Question: in 2015 sodexo came in second on diversityincs list of...
In 2015, Sodexo came in second on DiversityInc’s list of Top 50 Companies for Diversity. Coming on the heels of #1 finishes in 2010 and 2013 and #2 finishes in 2011, 2012, and 2014, Sodexo’s 2015 ranking made it the only company to make DiversityInc’s top two for six straight years. The company’s press release promised that “sustaining its efforts to engage a diverse workforce and foster an inclusive culture... is essential” to its strategy, adding that Sodexo “has a long commitment to diversity in the workplace.” Strictly speaking, that commitment began in earnest in 2005, when Sodexo, a French-based multinational provider of food and facilities-management services, agreed to pay $80 million to settle a lawsuit filed in 2001 by black employees who charged that they weren’t being promoted at the same rate as white coworkers.
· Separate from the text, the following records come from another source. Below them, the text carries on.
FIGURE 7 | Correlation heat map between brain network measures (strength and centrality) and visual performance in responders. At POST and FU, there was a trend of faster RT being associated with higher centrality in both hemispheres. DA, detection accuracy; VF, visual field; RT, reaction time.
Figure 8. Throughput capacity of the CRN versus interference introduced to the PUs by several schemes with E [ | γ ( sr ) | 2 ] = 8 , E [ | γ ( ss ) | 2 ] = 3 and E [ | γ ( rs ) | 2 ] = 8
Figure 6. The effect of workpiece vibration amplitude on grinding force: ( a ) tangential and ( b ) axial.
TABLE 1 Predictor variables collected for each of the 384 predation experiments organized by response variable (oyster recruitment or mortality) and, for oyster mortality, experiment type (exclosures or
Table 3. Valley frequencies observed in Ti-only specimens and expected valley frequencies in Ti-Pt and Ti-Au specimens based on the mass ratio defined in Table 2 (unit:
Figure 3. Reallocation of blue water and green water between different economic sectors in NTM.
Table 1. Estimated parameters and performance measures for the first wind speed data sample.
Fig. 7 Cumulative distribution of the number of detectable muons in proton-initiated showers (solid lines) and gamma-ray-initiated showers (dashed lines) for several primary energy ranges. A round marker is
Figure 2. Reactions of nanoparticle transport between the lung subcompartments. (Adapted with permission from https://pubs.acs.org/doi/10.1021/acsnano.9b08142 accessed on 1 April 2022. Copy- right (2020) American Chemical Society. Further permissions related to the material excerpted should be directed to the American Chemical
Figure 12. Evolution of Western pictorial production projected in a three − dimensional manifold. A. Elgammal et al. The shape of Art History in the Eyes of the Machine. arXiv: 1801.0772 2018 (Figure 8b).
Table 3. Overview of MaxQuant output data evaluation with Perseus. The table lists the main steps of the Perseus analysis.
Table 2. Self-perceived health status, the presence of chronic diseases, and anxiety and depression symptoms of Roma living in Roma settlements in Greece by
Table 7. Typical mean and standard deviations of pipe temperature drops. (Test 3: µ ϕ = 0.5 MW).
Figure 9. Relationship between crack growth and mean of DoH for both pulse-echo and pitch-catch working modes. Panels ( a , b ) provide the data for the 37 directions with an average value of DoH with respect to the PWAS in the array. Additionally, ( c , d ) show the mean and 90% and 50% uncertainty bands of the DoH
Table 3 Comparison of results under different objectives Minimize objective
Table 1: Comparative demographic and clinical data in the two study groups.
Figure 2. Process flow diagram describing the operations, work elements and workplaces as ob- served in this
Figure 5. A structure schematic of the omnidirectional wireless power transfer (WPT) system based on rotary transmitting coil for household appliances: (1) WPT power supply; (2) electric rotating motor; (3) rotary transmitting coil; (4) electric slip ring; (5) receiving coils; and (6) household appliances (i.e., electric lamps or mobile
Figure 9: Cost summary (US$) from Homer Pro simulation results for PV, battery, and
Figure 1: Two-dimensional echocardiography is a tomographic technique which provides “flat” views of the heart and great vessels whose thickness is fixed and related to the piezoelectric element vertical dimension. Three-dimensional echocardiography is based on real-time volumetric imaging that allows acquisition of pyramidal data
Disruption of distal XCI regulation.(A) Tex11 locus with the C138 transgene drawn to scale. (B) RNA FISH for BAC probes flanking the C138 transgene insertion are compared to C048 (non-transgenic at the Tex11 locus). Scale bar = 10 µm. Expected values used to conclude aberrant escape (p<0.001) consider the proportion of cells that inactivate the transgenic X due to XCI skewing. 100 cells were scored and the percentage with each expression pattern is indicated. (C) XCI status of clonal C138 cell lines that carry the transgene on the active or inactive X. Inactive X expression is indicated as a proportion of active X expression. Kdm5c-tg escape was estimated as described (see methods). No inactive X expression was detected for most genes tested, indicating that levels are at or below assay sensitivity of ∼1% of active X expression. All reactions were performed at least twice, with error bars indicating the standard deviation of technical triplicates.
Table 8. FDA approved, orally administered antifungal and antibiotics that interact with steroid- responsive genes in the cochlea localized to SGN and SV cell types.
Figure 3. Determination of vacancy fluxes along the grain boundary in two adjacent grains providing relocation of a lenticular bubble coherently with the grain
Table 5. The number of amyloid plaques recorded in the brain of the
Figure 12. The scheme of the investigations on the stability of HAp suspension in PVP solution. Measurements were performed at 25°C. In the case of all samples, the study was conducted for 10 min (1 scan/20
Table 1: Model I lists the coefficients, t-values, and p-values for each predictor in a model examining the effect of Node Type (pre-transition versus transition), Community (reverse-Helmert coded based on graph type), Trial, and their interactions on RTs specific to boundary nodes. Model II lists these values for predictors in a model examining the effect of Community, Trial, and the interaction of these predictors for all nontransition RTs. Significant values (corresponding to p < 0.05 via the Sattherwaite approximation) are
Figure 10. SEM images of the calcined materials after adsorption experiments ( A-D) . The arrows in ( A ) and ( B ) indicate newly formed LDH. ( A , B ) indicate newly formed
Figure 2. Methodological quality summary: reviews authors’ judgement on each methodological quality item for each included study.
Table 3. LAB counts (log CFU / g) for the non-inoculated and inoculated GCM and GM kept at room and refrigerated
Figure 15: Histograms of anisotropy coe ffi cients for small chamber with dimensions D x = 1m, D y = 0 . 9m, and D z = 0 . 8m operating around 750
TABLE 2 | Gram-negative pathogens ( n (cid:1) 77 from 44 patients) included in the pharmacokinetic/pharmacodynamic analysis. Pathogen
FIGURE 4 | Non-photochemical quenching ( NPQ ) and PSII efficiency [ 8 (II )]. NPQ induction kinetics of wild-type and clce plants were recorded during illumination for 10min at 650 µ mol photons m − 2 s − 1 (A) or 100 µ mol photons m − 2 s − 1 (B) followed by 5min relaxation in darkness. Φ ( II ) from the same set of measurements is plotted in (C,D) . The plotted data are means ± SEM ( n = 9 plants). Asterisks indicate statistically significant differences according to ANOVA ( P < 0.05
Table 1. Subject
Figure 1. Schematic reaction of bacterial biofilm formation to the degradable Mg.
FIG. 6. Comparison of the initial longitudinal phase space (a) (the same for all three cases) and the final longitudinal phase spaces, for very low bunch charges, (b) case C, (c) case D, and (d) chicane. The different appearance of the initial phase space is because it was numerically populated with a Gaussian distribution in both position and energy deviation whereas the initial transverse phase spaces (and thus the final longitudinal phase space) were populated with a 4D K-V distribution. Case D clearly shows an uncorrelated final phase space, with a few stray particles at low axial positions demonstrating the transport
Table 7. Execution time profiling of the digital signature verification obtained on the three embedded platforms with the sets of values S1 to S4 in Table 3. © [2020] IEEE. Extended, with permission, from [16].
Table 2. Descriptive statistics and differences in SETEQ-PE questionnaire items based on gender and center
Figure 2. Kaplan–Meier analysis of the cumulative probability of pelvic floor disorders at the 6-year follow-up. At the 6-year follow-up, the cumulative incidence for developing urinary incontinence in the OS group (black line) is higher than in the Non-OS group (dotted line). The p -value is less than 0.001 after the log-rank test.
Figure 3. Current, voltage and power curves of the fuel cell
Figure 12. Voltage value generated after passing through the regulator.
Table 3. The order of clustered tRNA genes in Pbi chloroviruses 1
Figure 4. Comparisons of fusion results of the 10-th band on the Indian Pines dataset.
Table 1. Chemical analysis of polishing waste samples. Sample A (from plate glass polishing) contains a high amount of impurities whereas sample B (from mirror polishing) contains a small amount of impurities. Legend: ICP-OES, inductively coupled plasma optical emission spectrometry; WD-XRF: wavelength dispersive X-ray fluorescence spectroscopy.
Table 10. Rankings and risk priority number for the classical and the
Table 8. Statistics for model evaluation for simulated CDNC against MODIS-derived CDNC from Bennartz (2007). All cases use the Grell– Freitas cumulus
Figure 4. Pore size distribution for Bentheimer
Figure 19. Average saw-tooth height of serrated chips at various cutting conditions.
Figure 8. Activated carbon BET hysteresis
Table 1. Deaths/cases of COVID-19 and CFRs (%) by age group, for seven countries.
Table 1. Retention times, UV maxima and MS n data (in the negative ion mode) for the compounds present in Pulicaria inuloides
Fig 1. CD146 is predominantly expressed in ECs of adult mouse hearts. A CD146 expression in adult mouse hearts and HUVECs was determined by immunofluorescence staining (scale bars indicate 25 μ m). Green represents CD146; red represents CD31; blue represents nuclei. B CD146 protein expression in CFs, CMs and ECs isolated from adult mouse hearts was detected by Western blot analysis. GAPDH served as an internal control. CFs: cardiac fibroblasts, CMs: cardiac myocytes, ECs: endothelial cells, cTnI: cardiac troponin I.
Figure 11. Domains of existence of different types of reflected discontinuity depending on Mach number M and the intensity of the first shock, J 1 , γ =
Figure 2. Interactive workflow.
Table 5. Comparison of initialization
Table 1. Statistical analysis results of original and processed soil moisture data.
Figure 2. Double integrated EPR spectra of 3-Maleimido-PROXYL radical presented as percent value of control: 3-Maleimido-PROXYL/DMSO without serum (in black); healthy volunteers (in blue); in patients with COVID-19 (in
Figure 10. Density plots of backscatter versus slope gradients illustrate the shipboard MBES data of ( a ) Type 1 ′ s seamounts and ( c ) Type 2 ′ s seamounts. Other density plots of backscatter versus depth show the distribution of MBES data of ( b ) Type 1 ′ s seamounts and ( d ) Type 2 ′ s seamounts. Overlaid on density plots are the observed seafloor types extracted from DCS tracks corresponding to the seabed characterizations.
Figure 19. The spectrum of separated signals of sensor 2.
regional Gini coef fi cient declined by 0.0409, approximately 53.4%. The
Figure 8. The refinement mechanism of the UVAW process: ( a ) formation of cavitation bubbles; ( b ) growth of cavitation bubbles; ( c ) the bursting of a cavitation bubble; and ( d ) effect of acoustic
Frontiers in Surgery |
After fighting the case all the way to the U.S. Supreme Court, Sodexo (whose American arm is headquartered in Gaithersburg, Maryland) also agreed to implement a more structured hiring program and to set up a monitoring panel partly appointed by the plaintiffs. “We are pleased this case has been resolved,” said U.S. CEO Richard Macedonia. “We are a stronger and better organization as a result of this process.” “It was a very painful thing for the company,” recalls Dr. Rohini Anand, Global Chief Diversity Officer. Indian-born Anand, whose doctoral degree in Asian Studies from the University of Michigan focused on cross-cultural interactions, was hired in 2003, just over a year after the employee suit had first been filed. A specialist in multicultural issues, she began evaluating the experiences not only of African American
employees, but those of Hispanics, Asians, and gays and lesbians. She also instituted a program of metrics to measure the performance of every diversity-related initiative, including a diversity scorecard to align the results of such efforts as promotion and retention with organizational strategy. By 2005—the year of the class-action settlement— Sodexo had pronounced itself “a leader in diversity,” but the self-congratulations were a little premature. In fact, complaints about promotion practices—and even about incidents violating basic respect and dignity—continued to surface right up to the time that federal oversight over Sodexo employment practices came to an end. Issued in April 2010, a report entitled, “Missing the Mark: Revisiting Sodexo’s Record on Diversity,” charged that, between 2004 and 2009, the number of African American managers had increased by only 1 percent and that of minority managers as a whole by only 2 percent. Reported one African American employee: “I worked with a chef who would pull down his pants and use the ‘n’ word and had this thing about ‘you people.’ I brought it up with Human Resources, but they said since he was part black, it was okay.” As suggested, however, by the run of DiversityInc citations from 2010 to 2015, Anand’s efforts may have begun to pay off. Anand likes at least some of the latest scorecard numbers. Today, for example, 10–15 percent of total bonuses for about 16,000 managers is tied to the attainment of diversity-related goals, as is 25 percent of upper-management bonuses. According to former Sodexo North America CEO George Chavel, they were trying to drive change and “not just pointing to those metrics but using them.”
1. Do you think diversity goals should be a part of a company’s strategy? Why or why not?
2. Over the past few decades, a number of firms that were sued for discriminatory employment practices ended up becoming exemplars for promoting diversity. What might explain this pattern?
3. Describe the link between developing strategies for increasing diversity and then implementing those strategies.